Gegenwärtig gelte es, gegenüber Tendenzen von Faschismus, Rassismus und Antisemitismus wieder besonders wachsam zu sein, gab Bures zu bedenken. Daher sei es wichtig, den jungen Menschen von heute zu vermitteln, welche Konsequenzen es haben kann, wenn man wegsieht, wenn Unrecht geschieht. Dies sei eine Aufgabe der gesamten Gesellschaft und betreffe die Politik, das Bildungssystem und den familiären Bereich gleichermaßen, unterstrich Bures.

Österreich könne seine Vergangenheit weder abstreifen noch vergessen und nichts ungeschehen machen, führte die Nationalratspräsidentin aus. "Wir können aber, und das halte ich für das Entscheidende, uns mit unserer Vergangenheit kritisch auseinandersetzen und auch den nachfolgenden Generationen vermitteln, welche Lehren zu ziehen sind. Es ist daher notwendig, die Vergangenheit einer dauerhaften Auseinandersetzung zu unterziehen. Das ist der einzige Weg, um in der Gegenwart eine menschenwürdige Basis für das Zusammenleben zu schaffen. Und es ist Teil der Verantwortung, die wir für die dunklen Kapitel unser Vergangenheit zu tragen haben."

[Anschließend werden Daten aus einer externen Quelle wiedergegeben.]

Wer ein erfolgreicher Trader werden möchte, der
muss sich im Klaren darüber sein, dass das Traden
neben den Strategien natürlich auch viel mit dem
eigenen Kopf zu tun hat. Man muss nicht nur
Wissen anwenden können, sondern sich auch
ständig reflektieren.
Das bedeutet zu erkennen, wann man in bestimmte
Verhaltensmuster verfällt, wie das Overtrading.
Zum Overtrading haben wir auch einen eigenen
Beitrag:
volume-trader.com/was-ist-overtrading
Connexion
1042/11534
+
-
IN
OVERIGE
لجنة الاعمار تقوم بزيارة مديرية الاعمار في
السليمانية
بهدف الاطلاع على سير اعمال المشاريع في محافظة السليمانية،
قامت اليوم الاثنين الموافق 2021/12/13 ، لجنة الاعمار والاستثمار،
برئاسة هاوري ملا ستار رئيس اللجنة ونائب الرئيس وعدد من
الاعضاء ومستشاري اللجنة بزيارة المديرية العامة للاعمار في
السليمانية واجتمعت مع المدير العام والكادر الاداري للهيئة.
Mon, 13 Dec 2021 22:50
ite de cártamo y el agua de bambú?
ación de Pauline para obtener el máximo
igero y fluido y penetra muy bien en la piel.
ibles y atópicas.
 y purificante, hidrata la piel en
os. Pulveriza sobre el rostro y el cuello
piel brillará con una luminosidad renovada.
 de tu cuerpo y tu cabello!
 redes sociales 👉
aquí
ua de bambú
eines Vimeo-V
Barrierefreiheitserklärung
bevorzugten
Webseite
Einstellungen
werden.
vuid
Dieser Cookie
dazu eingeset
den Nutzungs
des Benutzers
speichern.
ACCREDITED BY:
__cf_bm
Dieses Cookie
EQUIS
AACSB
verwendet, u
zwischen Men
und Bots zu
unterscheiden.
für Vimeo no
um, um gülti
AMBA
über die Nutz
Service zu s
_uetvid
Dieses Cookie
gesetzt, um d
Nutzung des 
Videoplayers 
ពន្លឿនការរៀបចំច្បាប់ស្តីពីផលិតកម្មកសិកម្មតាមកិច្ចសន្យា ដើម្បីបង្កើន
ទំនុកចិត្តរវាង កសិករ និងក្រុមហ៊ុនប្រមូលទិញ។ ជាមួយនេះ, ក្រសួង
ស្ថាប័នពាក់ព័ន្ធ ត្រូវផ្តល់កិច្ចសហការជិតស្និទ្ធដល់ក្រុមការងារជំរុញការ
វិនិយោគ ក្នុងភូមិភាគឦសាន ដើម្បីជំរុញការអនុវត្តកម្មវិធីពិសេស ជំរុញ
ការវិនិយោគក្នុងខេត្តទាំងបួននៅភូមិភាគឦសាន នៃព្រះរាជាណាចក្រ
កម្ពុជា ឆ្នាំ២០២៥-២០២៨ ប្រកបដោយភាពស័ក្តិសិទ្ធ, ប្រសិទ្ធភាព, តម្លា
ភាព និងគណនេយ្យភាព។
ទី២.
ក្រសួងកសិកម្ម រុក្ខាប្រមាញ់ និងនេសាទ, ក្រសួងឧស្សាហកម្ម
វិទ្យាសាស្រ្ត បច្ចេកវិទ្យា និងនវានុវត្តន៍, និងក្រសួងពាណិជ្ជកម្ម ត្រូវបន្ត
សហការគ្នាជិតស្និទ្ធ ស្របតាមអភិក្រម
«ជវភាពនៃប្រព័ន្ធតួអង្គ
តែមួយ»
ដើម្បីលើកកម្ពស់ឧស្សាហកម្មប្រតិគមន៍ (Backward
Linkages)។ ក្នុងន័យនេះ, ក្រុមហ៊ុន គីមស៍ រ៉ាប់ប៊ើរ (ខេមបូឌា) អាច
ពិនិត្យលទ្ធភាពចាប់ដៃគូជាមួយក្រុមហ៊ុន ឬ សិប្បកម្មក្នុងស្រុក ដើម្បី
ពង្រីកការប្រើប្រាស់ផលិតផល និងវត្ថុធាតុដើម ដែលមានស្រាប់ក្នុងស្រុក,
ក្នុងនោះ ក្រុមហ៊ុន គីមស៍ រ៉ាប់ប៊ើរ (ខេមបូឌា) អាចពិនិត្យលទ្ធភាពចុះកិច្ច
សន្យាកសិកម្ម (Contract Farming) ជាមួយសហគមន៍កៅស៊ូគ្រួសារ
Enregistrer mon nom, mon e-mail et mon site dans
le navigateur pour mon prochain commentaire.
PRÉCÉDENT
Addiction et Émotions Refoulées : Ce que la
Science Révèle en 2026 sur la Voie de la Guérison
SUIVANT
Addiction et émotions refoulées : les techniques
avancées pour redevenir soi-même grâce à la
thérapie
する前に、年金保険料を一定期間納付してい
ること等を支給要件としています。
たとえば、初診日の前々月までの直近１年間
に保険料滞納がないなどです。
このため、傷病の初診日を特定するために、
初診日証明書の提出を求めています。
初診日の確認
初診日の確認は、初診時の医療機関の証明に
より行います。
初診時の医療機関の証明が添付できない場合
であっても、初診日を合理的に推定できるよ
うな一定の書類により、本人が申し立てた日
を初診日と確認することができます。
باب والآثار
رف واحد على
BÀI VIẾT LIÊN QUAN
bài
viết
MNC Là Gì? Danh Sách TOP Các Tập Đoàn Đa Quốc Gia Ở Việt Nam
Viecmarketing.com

Edelstein: "Niemals wieder" darf nicht zur Leerformel werden
Der Vorsitzende der Knesset Yuli-Yoel Edelstein sagte in seiner Rede, das gesamte Ausmaß des Holocaust werde stets unbegreiflich bleiben. Seine Anfänge seien jedoch nicht zuletzt auch im Verhalten derer zu suchen, deren Reaktion auf die ersten Anzeichen von Diskriminierungen und Gewalt gegen ihre jüdischen Mitmenschen in Indifferenz und Wegsehen bestand, meinte er. Deshalb sei bis heute das Beispiel der Gerechten, welche unter großem persönlichem Risiko anderen geholfen haben, besonders wichtig. Auch jetzt gebe es in vielen Ländern beunruhigende Anzeichen eines erstarkenden Antisemitismus, konstatierte Edelstein. Indifferenz gegenüber diesen Erscheinungen sei daher keine Option. Die eindeutige Stellungnahme von Politik und Gesellschaft sei wichtig. Nur so könne verhindert werden, dass die Forderung "Niemals wieder" zur leeren Formel von Gedenkveranstaltungen wird, so der Vorsitzende des israelischen Parlaments.

Auszeichnung für "Gerechte" aus Wien und Tirol
Der Botschafter des Staates Israels Zvi Heifetz überreichte die posthume Ehrung als "Gerechte unter den Völkern" an die Nachkommen der RetterInnen von vier Verfolgten in Wien und Tirol. Geehrt wurde das Wiener Ehepaar Johann und Franziska Horrak. Sie hatten 1942 die als Jüdin von der Deportation bedrohte Gertrude Wolf aufgenommen. Nachbarn gegenüber wurde sie als kränkliche Cousine aus der Provinz ausgegeben, Gertrude Wolf konnte so bis zum Kriegsende in Wien überleben.

Eine posthume Auszeichnung als Gerechte wurde weiters mehreren Personen aus Tirol zuteil. Als Gerechte geehrt wurde die Mitglieder der Familie Niedrist Franz, Hans, Maria (Moidl) und Isabella, die Ehepaare Heinz und Maria Thaler, Michael und Maria Prem sowie Anna Wimmer. Sie alle haben einen Beitrag geleistet, um die Anfang 1943 aus Berlin geflüchtete Irma Dann und ihre beiden Töchter Marion und Eva bis Kriegsende zu verstecken und zu versorgen. Kammerschauspielerin Elisabeth Ort trug die Geschichten der Geretteten und ihrer RetterInnen vor. Die musikalische Umrahmung der feierlichen Stunde besorgte das Atmos Quartett Wien.